The intro gave me heavy Thomas Covenant feels, where we are introduced to people using mind powers to manipulate objects in a medieval second world. There Covenant didn't get it and here the MC does but we don't, but it's still an intro.

I could really do without another magic school, but it works as a framing device. The classes don't make sense at all. Do they do this every year? If they do, why not have our MC wait until the next one.

Also John Taloni (this time on Discord)

Just when we thought "Fisted" couldn't be topped, along comes an even more awkward construction. I refer of course to the pejorative "rotting gods" which dots this book. It's...yanno, that phrase jumps out at me every time I see it. Why would gods rot? What would they look like?

Kindle search says there are 41 instances in the book. I would swear it's three times as much.

tilltab (Judge Ruth)

Okay, I’m finished. Next book when?

I haven’t had time to gather my thoughts on this book yet to say anything other than ‘gosh that was good’ but I figured I’d make a thread for folk to discuss the ending and the book as a whole, and future speculation.
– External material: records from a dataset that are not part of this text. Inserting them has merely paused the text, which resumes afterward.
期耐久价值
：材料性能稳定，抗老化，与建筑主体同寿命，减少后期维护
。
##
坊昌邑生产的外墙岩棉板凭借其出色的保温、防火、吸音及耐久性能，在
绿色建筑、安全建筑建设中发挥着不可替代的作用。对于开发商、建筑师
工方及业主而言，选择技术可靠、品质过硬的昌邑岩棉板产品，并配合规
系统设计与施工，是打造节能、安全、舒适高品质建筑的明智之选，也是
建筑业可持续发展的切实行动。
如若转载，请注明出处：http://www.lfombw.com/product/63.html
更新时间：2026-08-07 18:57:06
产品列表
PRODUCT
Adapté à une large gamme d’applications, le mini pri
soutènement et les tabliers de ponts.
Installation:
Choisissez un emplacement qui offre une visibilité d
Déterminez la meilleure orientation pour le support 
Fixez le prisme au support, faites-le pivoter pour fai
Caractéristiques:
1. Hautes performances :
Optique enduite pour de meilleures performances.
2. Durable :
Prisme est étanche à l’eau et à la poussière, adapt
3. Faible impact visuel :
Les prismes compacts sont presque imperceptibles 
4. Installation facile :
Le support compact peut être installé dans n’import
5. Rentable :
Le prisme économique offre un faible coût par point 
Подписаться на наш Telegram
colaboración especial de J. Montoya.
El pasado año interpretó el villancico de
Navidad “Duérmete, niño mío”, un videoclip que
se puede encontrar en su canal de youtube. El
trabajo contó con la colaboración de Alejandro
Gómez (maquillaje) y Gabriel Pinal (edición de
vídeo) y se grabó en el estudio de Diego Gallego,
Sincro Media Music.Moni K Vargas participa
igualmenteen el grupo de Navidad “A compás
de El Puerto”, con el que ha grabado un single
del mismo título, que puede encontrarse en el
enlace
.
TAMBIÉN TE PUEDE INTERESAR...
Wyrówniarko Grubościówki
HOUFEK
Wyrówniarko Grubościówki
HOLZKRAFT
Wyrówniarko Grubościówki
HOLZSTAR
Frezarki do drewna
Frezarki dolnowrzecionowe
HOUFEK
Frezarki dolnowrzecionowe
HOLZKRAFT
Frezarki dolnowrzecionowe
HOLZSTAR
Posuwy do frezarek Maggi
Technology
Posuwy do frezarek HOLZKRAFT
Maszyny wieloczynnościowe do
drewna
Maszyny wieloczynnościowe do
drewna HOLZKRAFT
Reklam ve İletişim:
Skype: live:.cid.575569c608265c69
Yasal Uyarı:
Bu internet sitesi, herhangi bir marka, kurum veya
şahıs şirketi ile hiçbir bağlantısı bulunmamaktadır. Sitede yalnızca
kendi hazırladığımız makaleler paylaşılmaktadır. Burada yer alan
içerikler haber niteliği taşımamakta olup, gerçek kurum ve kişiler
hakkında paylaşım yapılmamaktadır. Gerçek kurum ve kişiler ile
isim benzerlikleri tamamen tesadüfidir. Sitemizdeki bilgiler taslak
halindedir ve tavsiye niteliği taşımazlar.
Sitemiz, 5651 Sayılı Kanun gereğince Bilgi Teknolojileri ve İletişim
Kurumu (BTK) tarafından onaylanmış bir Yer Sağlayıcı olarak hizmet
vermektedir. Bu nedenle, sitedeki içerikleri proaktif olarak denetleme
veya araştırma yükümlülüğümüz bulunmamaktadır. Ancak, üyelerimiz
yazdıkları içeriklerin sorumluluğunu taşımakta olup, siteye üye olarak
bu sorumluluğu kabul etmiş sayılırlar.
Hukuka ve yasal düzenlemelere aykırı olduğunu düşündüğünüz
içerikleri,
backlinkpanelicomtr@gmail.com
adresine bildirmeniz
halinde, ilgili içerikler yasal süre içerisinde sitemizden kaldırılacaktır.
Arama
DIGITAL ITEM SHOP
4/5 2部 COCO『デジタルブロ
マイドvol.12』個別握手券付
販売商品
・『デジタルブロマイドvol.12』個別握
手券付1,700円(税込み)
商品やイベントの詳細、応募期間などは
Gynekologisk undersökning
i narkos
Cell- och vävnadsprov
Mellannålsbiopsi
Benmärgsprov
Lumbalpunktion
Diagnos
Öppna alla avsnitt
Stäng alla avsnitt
I’m gonna calm down and wash up now. That got intense!

Ricardo
This book was a plot machine and I never read a 600 page book this fast. I also dug the dynamic between Vis, Callidus & Eidhin. I felt like most of these characters shared typical traits we've seen in stories like this, but everyone's motivations were understandable.
The tension between Vis, his loyalty to Suus and everyone pushing and pulling him for their own ends are what stood out for me.
By the end, some contrivances; one too many Bond-villian monologues and the deus ex machina, but those would be my nitpicks. Also, the romance with Emissa was expected but did nothing for me. On the very end, I'm always a little nervous about multiversal stuff; I don't like take-backsies. But this book earned my trust for the next two installments.

William_1844
I'd been a "read all the picks" S&L listener for years. Then I hit some major personal/family crisis stuff and just couldn't face anything except cozy reads I could trust. This was my first S&L read in a year or so and it hit my brain like a tsunami. I shot through it and now I think part of my mind is in denial that it is over. I keep wanting to read the next bit and worrying about what's happening to Vis/Diago when I'm not looking. I seriously can not wait for the next book.

terpkristin: Interesting that Tom found it fast at the start and is slowing down. I found it to be a slow start for me, but now that I'm about 25% in, I keep looking for opportunities to read. I wish that I liked the narrator of the audiobook, because that would give me a lot more reading time lately.